(Recorded data)
......
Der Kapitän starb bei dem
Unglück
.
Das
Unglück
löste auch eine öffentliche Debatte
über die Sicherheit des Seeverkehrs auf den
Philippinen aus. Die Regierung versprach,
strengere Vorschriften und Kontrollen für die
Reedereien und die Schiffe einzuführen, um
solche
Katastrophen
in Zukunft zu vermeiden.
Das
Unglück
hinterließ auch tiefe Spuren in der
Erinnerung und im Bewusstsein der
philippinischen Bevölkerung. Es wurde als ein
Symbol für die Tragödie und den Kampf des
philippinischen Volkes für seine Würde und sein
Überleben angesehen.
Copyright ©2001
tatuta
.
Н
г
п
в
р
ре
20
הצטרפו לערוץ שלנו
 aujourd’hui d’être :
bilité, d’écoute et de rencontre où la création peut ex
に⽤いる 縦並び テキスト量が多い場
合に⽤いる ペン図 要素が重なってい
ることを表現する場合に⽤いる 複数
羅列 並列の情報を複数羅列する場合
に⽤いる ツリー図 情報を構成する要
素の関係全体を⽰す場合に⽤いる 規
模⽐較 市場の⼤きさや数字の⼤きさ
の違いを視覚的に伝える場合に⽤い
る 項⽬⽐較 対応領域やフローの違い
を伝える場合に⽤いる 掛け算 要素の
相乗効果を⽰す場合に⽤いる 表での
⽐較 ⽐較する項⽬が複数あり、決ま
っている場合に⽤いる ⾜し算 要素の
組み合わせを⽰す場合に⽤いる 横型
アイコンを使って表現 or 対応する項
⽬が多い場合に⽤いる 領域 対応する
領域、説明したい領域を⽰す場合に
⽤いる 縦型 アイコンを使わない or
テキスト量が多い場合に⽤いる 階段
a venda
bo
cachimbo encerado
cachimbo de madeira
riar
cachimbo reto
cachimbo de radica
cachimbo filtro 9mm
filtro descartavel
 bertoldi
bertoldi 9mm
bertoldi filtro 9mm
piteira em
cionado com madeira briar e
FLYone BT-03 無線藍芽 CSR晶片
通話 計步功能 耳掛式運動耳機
......
WORK INSTRUCTIONS
Begin with the first line of the records and reproduce each line as is, ending with the line that holds "素の関係全体を⽰す場合に⽤いる 規".

RESULT BELOW
Der Kapitän starb bei dem
Unglück
.
Das
Unglück
löste auch eine öffentliche Debatte
über die Sicherheit des Seeverkehrs auf den
Philippinen aus. Die Regierung versprach,
strengere Vorschriften und Kontrollen für die
Reedereien und die Schiffe einzuführen, um
solche
Katastrophen
in Zukunft zu vermeiden.
Das
Unglück
hinterließ auch tiefe Spuren in der
Erinnerung und im Bewusstsein der
philippinischen Bevölkerung. Es wurde als ein
Symbol für die Tragödie und den Kampf des
philippinischen Volkes für seine Würde und sein
Überleben angesehen.
Copyright ©2001
tatuta
.
Н
г
п
в
р
ре
20
הצטרפו לערוץ שלנו
 aujourd’hui d’être :
bilité, d’écoute et de rencontre où la création peut ex
に⽤いる 縦並び テキスト量が多い場
合に⽤いる ペン図 要素が重なってい
ることを表現する場合に⽤いる 複数
羅列 並列の情報を複数羅列する場合
に⽤いる ツリー図 情報を構成する要
素の関係全体を⽰す場合に⽤いる 規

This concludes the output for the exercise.